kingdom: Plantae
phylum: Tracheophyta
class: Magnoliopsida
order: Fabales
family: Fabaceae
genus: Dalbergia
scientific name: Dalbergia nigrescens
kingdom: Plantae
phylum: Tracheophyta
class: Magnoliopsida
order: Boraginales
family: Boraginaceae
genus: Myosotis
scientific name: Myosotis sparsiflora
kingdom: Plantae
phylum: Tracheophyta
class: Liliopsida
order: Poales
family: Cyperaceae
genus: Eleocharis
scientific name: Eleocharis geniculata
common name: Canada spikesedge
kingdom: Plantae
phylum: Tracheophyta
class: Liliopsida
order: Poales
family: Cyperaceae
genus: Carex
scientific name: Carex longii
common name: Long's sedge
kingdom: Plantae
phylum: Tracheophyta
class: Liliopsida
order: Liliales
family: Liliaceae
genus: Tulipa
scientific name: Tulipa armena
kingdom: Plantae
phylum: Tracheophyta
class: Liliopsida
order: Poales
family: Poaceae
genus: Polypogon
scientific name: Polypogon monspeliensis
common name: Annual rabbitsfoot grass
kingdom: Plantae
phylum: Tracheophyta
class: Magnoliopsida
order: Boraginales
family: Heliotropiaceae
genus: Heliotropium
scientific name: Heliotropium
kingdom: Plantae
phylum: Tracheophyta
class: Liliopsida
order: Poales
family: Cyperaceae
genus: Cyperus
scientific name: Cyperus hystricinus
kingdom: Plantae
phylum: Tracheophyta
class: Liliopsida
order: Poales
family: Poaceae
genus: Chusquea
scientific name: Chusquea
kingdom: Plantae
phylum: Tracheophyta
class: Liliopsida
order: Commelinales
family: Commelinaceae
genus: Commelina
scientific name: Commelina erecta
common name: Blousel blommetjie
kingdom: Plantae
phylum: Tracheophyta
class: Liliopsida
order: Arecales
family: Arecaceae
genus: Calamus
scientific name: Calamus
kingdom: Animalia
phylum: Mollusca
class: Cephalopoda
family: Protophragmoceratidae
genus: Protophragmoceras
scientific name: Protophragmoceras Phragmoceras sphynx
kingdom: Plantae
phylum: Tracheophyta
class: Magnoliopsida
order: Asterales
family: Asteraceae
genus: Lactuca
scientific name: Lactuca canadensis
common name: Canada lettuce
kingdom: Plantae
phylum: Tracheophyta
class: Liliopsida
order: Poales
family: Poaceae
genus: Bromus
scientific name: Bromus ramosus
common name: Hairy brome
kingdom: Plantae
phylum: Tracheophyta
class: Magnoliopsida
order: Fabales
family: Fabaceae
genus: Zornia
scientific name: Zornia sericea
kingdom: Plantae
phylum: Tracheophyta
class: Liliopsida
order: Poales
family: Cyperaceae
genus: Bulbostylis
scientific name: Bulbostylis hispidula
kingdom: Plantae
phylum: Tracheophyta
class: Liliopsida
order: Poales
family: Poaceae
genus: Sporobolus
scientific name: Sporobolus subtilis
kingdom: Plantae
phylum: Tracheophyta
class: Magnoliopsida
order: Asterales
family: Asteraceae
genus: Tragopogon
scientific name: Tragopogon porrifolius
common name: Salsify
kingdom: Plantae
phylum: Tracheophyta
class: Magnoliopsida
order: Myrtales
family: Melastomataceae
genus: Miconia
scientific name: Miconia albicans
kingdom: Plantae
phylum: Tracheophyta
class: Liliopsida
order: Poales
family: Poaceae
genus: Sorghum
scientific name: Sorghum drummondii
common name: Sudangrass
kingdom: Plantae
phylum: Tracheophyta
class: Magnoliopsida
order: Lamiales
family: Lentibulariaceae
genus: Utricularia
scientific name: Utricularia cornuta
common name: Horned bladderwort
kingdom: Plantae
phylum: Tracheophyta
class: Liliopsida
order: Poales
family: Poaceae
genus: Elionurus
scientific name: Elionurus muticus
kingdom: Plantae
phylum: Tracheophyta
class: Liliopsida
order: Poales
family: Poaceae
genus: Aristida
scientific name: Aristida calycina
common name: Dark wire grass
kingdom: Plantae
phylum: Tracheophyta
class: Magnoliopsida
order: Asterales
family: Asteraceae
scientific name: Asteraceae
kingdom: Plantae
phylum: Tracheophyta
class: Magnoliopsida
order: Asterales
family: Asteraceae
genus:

* EXERCISE DESCRIPTION
Please render the material between the lines holding "common name: Canada lettuce" and "genus: Zornia", inclusive, as a Markdown table with the columns Row and Entry. Number each line in Row and skip any blank lines.

* RESULT
| Row | Entry |
|---|---|
| 1 | common name: Canada lettuce |
| 2 | kingdom: Plantae |
| 3 | phylum: Tracheophyta |
| 4 | class: Liliopsida |
| 5 | order: Poales |
| 6 | family: Poaceae |
| 7 | genus: Bromus |
| 8 | scientific name: Bromus ramosus |
| 9 | common name: Hairy brome |
| 10 | kingdom: Plantae |
| 11 | phylum: Tracheophyta |
| 12 | class: Magnoliopsida |
| 13 | order: Fabales |
| 14 | family: Fabaceae |
| 15 | genus: Zornia |